— Exercise details —
Search the material for "Rendered" and copy each line in which it is found.

— Source material —
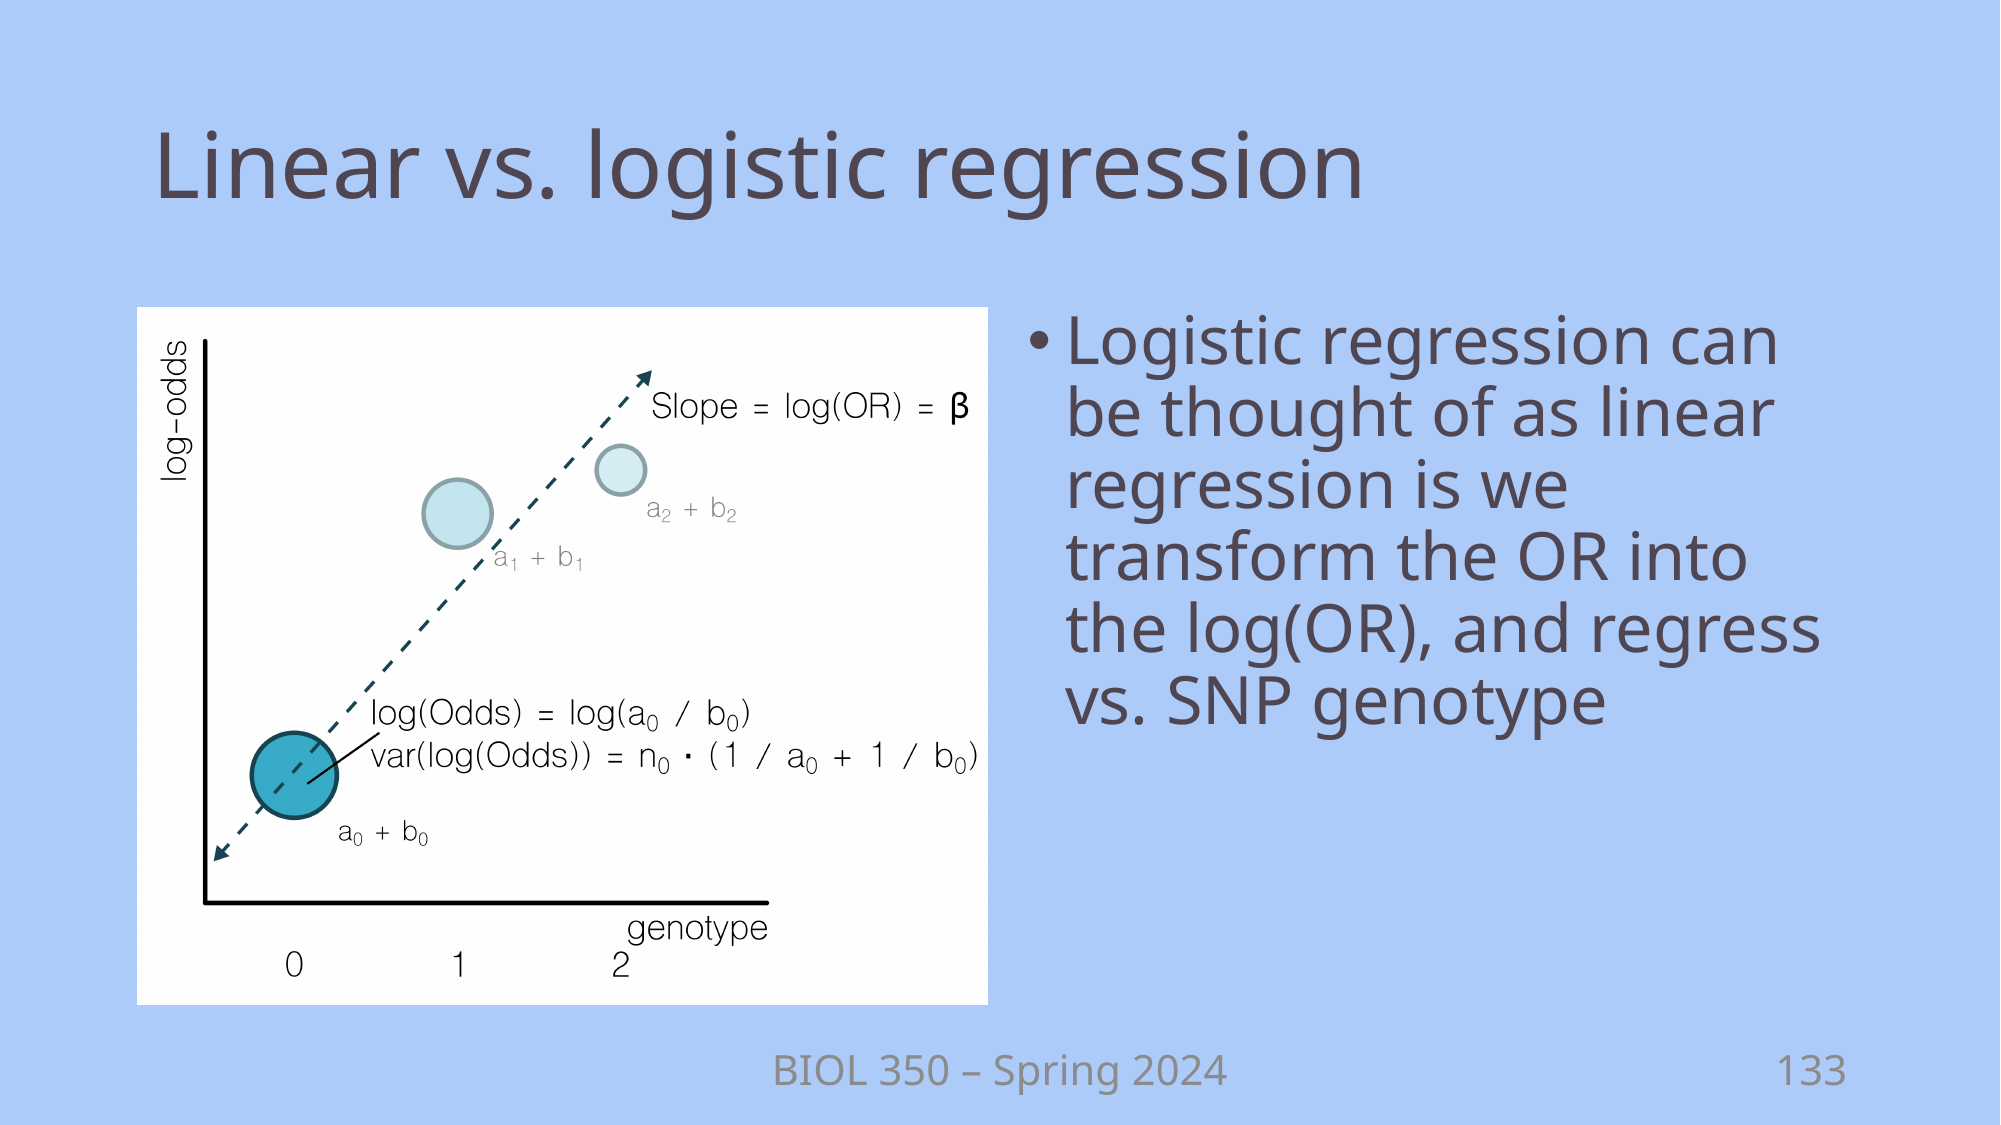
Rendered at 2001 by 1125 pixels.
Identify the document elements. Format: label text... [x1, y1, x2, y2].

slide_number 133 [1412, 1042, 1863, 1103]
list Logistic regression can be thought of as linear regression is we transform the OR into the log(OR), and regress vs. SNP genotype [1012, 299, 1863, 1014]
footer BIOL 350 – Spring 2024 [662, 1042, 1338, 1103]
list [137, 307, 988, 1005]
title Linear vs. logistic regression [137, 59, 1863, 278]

...

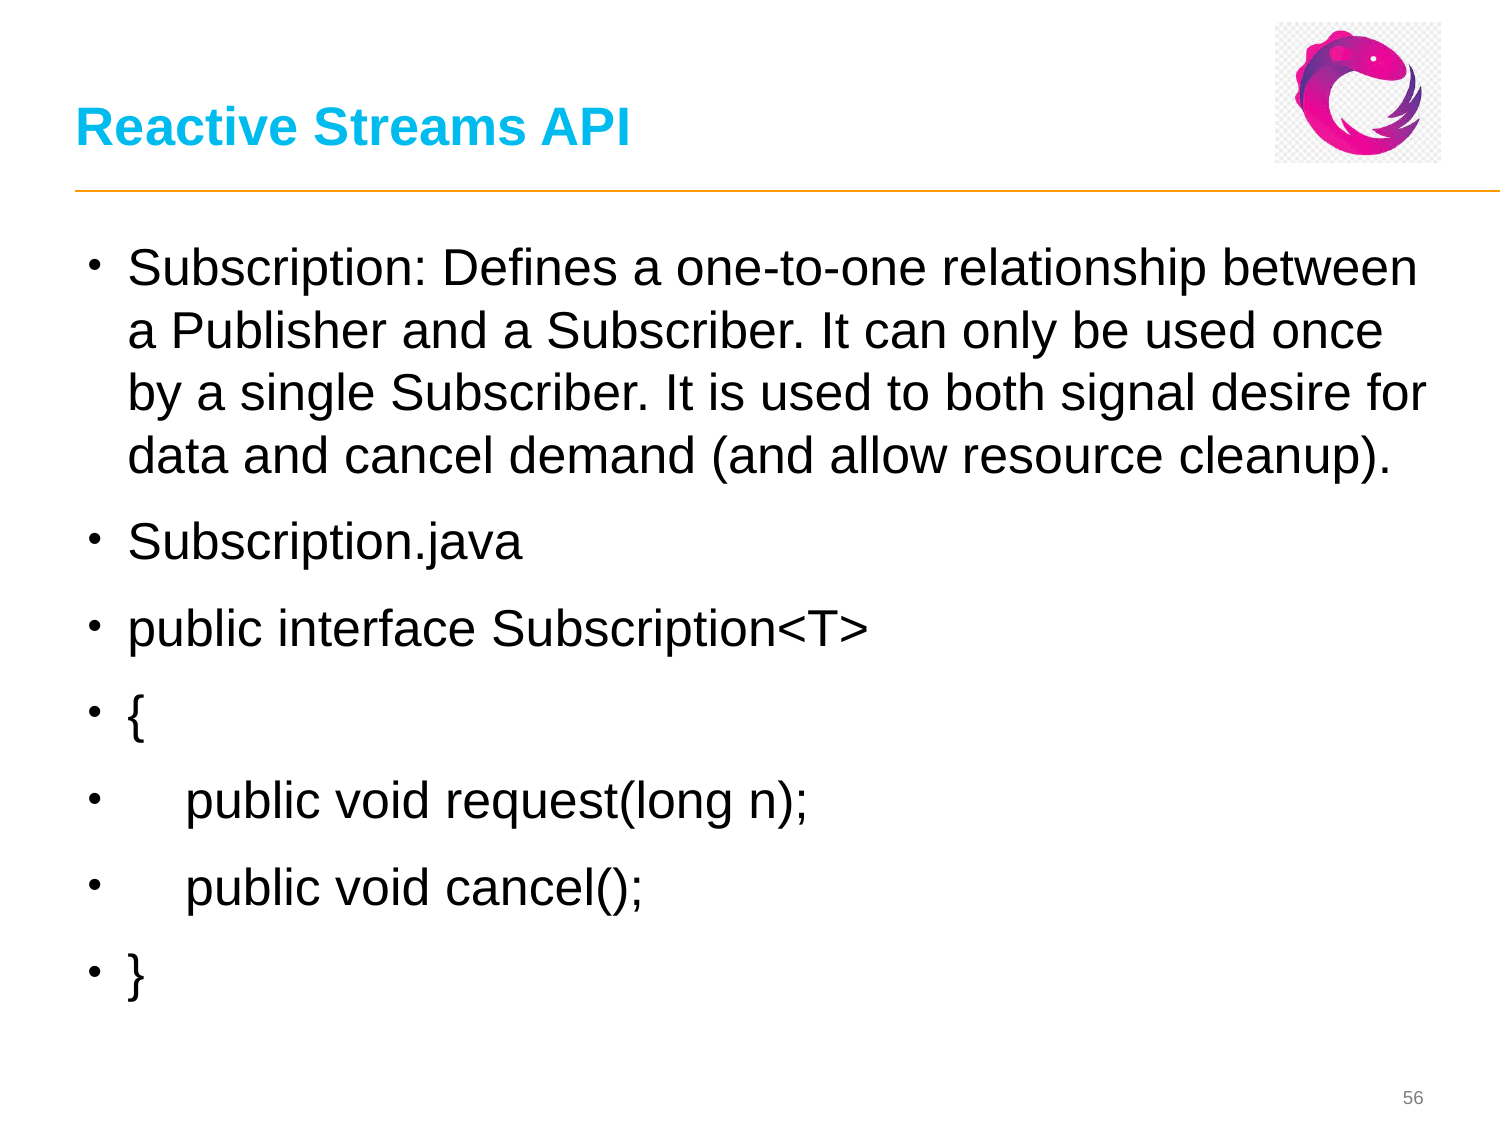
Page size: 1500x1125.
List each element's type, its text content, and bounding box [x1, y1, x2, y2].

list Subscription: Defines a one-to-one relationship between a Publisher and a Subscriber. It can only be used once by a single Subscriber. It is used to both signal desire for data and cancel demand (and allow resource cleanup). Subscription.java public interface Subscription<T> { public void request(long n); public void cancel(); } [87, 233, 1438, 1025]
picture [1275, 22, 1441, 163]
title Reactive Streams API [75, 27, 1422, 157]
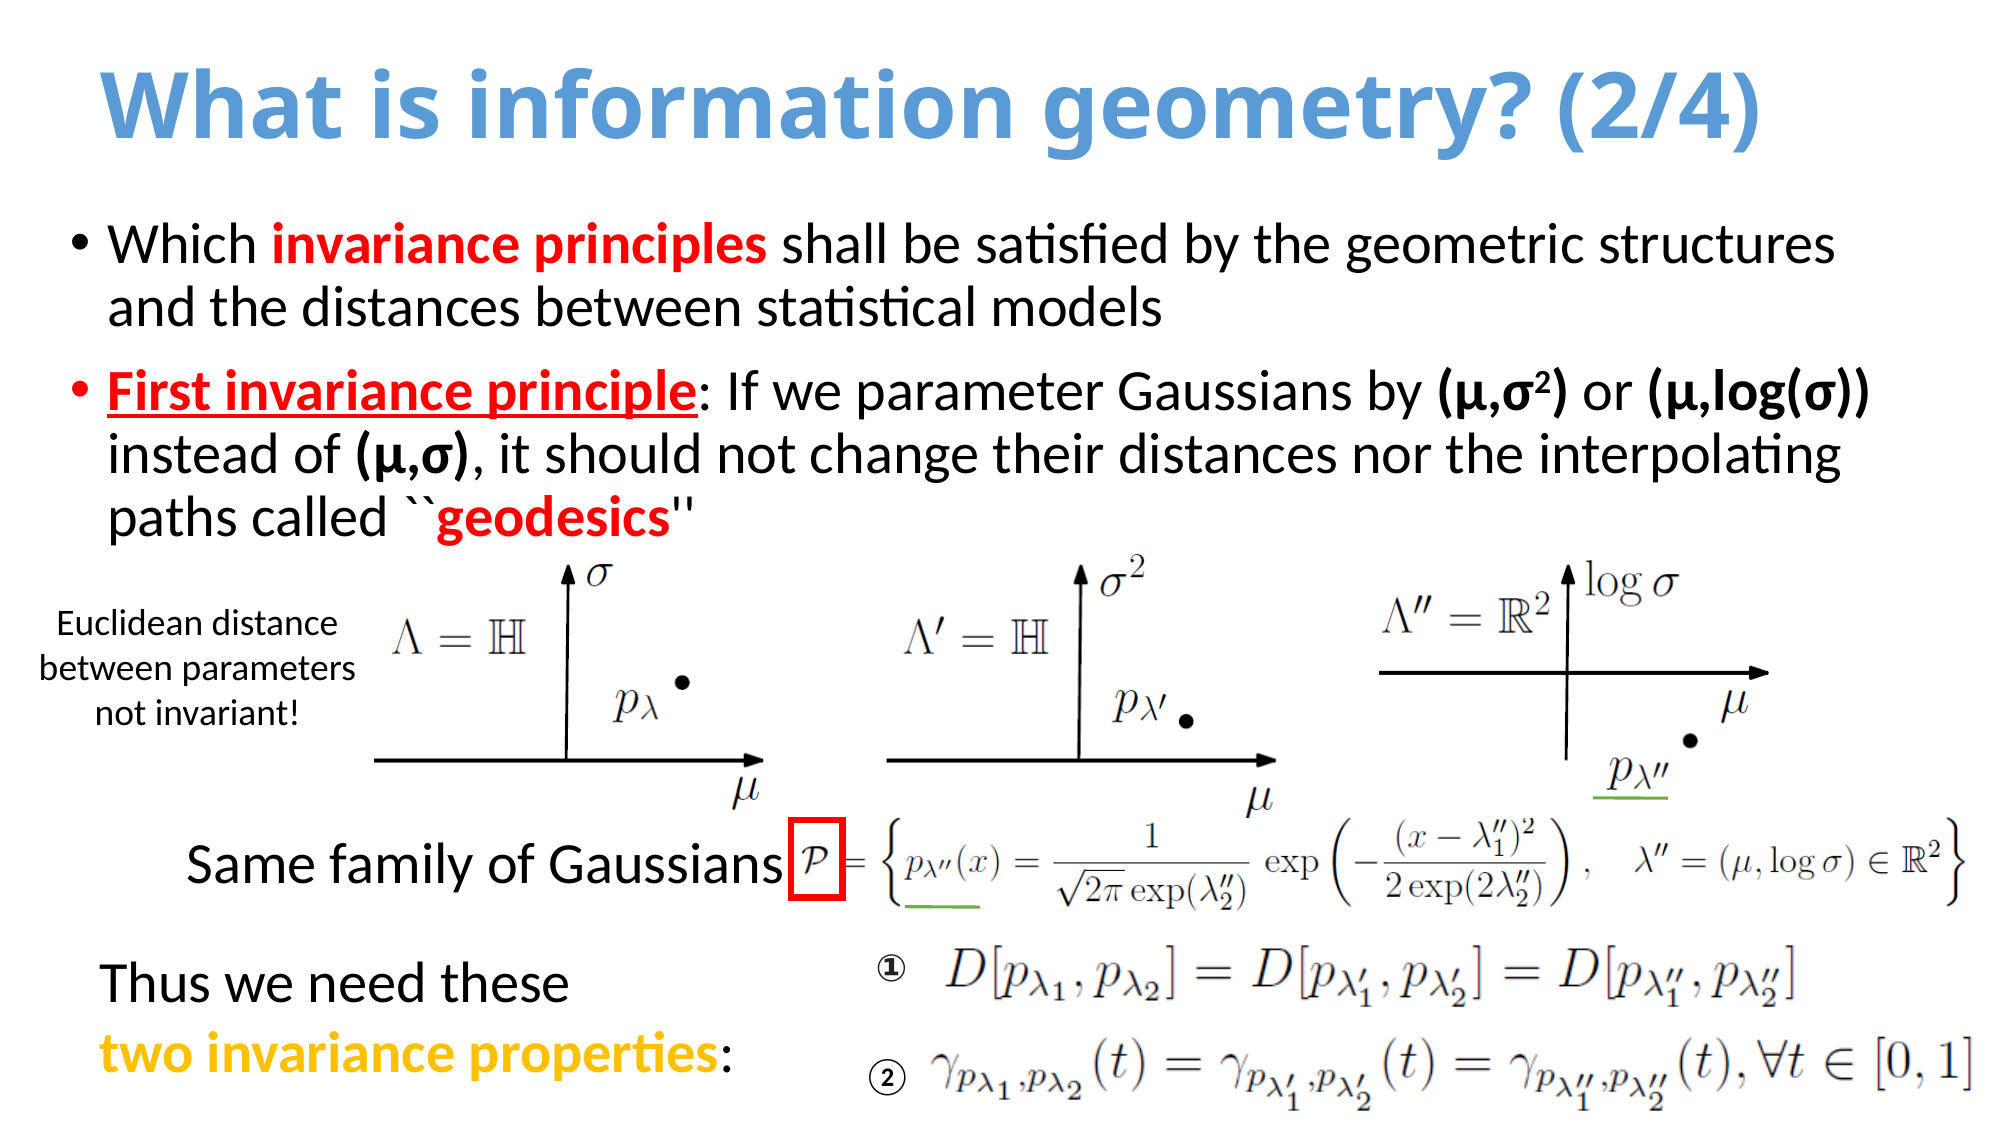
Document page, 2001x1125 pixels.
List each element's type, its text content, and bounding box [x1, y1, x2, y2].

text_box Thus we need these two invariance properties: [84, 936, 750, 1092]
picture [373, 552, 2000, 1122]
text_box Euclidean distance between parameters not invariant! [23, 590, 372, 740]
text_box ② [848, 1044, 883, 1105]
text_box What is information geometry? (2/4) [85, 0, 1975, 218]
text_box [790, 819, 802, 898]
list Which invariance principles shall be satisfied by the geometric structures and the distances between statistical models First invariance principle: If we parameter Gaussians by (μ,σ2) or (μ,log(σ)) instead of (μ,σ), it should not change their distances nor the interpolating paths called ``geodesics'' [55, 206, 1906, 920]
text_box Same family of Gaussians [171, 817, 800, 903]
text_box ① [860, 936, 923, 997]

---

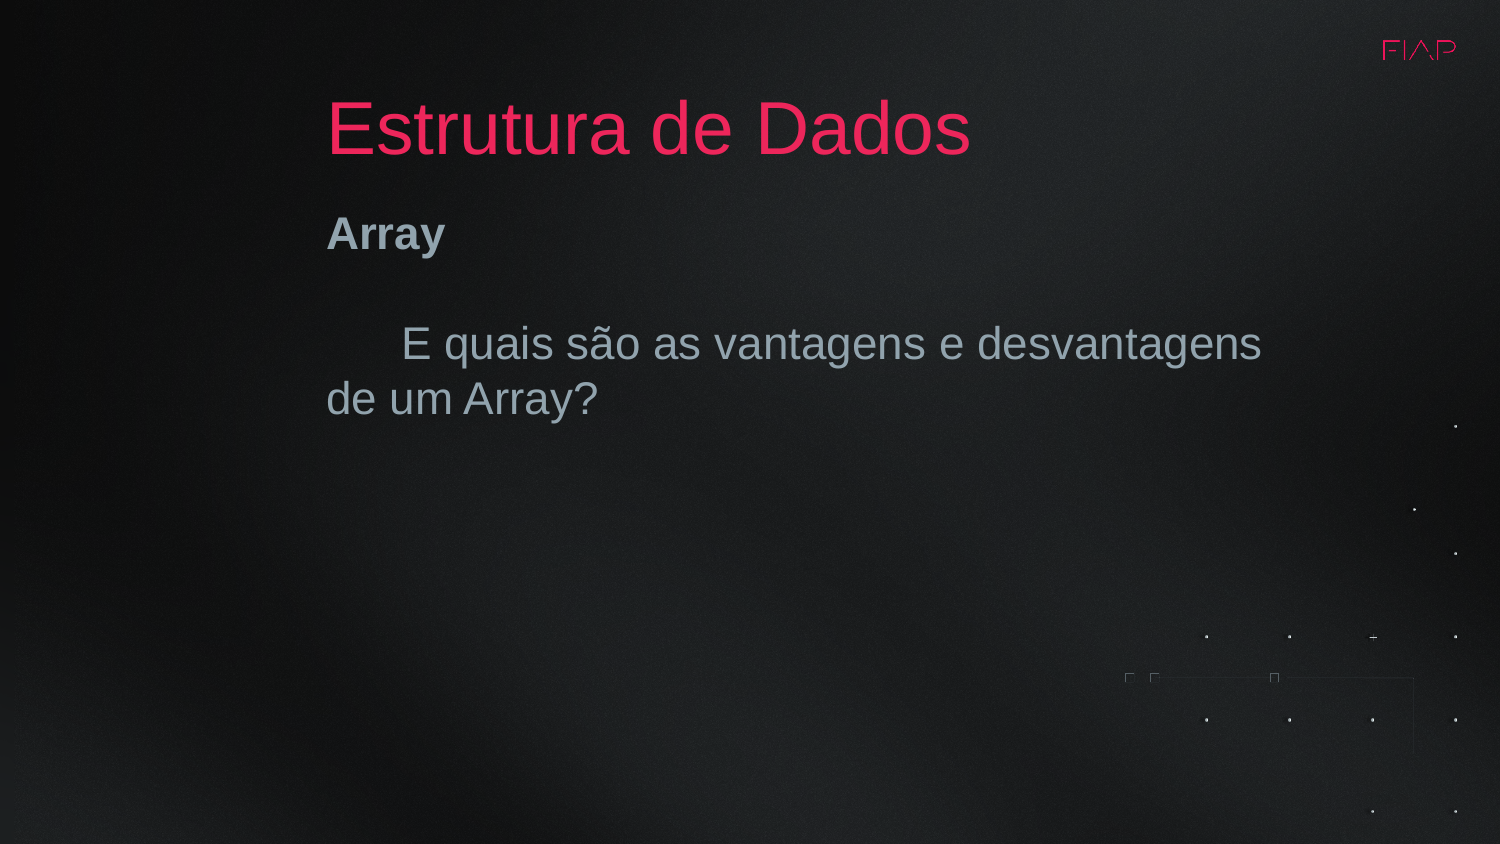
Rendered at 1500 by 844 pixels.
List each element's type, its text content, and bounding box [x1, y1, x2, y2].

— Solution to this exercise —
Rendered at 2001 by 1125 pixels.
Rendered at 1500 by 844 pixels.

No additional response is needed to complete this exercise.